Ammo shipments end up in NY probe’s crosshairs
CNHI STATE REPORTER
ALBANY – State officials say they have put a crimp in the shipments of ammunition purchased online by New York customers.
A total of 39 ammunition dealers have received cease and desist letters from the state attorney general’s office. The alleged violators face no charges now but were warned they will face “serious legal consequences” if they continue to ship ammunition to New York addresses.
“Shipping bullets to New Yorkers’ doorsteps is illegal and ammunition sellers that ignore the law will face the full force of my office,” Attorney General Letitia James said in a statement. “Online sales of ammunition are dangerous and could end up in the wrong hands.”
James said direct sale shipments of ammunition to New Yorkers are a violation of the 2013 legislation known as the New York SAFE Act, a measure best known for restricting the sale of certain semi-automatic rifles and bans the possession of a magazine that has the capacity to hold more than 10 rounds of ammunition.
However, the state sowed confusion among ammunition dealers when in 2015 the administration of then Gov. Andrew Cuomo signed off on a memorandum of understanding with the state Senate, suspending a plan to implement an ammunition database and requiring sellers to determine if buyers were eligible to purchase ammunition, said
Thomas King, president of the New York State Rifle and Pistol Association.
“When the deal between Cuomo and the Senate happened, some people thought the prohibition about the shipping of ammo went away,” King said. “But it didn’t.”
King said he is skeptical the enforcement action announced by James will yield any public safety benefits.
With the database going unenforced by the state, some sellers believed they could ship ammunition to New Yorkers, King said.

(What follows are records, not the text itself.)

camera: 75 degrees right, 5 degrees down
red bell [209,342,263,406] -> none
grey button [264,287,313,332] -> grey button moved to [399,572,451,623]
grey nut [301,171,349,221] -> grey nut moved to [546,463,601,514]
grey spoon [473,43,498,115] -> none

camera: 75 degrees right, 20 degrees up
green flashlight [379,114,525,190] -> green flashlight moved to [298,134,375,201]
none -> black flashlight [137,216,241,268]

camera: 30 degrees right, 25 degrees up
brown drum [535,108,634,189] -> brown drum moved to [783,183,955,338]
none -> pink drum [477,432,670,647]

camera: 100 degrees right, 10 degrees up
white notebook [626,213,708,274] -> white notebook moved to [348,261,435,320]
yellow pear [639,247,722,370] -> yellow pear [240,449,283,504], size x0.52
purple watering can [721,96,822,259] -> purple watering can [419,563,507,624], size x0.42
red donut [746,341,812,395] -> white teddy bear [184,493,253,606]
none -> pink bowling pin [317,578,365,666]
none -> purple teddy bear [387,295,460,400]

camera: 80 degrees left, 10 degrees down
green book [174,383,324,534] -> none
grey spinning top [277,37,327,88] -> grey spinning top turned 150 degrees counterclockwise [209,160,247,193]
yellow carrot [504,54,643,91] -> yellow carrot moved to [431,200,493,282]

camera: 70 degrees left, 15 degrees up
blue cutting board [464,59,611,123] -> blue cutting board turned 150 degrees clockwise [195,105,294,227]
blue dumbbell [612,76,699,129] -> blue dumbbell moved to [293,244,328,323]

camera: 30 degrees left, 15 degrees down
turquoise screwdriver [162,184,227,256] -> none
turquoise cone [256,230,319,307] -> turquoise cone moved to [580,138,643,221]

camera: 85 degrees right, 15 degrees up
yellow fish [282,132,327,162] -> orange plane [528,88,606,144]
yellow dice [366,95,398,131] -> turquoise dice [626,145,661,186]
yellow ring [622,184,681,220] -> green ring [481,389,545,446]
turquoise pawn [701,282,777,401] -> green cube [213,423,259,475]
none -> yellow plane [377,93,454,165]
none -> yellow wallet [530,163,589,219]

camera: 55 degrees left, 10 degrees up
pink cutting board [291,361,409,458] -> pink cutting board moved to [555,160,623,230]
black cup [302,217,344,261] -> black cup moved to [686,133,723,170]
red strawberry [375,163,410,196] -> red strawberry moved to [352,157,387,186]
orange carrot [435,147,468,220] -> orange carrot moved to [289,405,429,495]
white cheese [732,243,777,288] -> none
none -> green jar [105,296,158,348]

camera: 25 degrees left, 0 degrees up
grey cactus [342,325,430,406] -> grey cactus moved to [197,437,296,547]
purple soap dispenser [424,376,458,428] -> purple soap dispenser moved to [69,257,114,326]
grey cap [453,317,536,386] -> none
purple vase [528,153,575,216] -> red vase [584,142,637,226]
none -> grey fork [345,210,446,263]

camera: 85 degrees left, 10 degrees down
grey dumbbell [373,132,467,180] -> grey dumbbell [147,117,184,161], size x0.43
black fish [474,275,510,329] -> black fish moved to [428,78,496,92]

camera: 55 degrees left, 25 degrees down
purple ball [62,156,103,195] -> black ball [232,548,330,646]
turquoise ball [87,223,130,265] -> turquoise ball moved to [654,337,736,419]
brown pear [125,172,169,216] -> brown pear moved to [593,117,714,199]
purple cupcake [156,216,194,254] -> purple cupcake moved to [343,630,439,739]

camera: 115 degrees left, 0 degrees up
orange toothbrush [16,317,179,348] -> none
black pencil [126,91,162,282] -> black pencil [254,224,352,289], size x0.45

“I have not heard of one crime involving someone purchasing ammo from out of the state and having it shipped to their homes,” he said.
The penalty for the illicit sale of ammunition is a fine of up to $5,000 for each individual violation. The state could also seek to recover all income resulting from the illegal sales, according to the attorney general’s office.
The sellers found to have violated the law were directed to preserve all records relating to the sales, state officials said.
Sellers of ammunition are required by law to maintain a record of every transaction in New York, with the age, occupation and residence of the person buying the product included in the data entries.
When the SAFE Act was passed just weeks after the massacre of 26 people at a school in Connecticut, Cuomo trumpeted the fact it was the first legislation since the killings to expand gun control.
Two years later, the Cuomo administration cut a deal with Senate Republicans to block the ammunition database requirement. The agreement was signed by then Senate President John Flanagan and James Malatras, then director of operations for the Cuomo administration.
Critics of the ammunition background checks argued it relied upon unproven technology and that creating the database would have cost taxpayers up to $100 million.
Meanwhile, the state’s move to create new restrictions and requirements for pistol permit holders is snarled in ongoing lawsuits.
U.S. District Judge Glenn Suddaby ruled the new law is flawed by “unprecedented constitutional violations.”
Gov. Kathy Hochul and James have not yet signaled whether the state will appeal.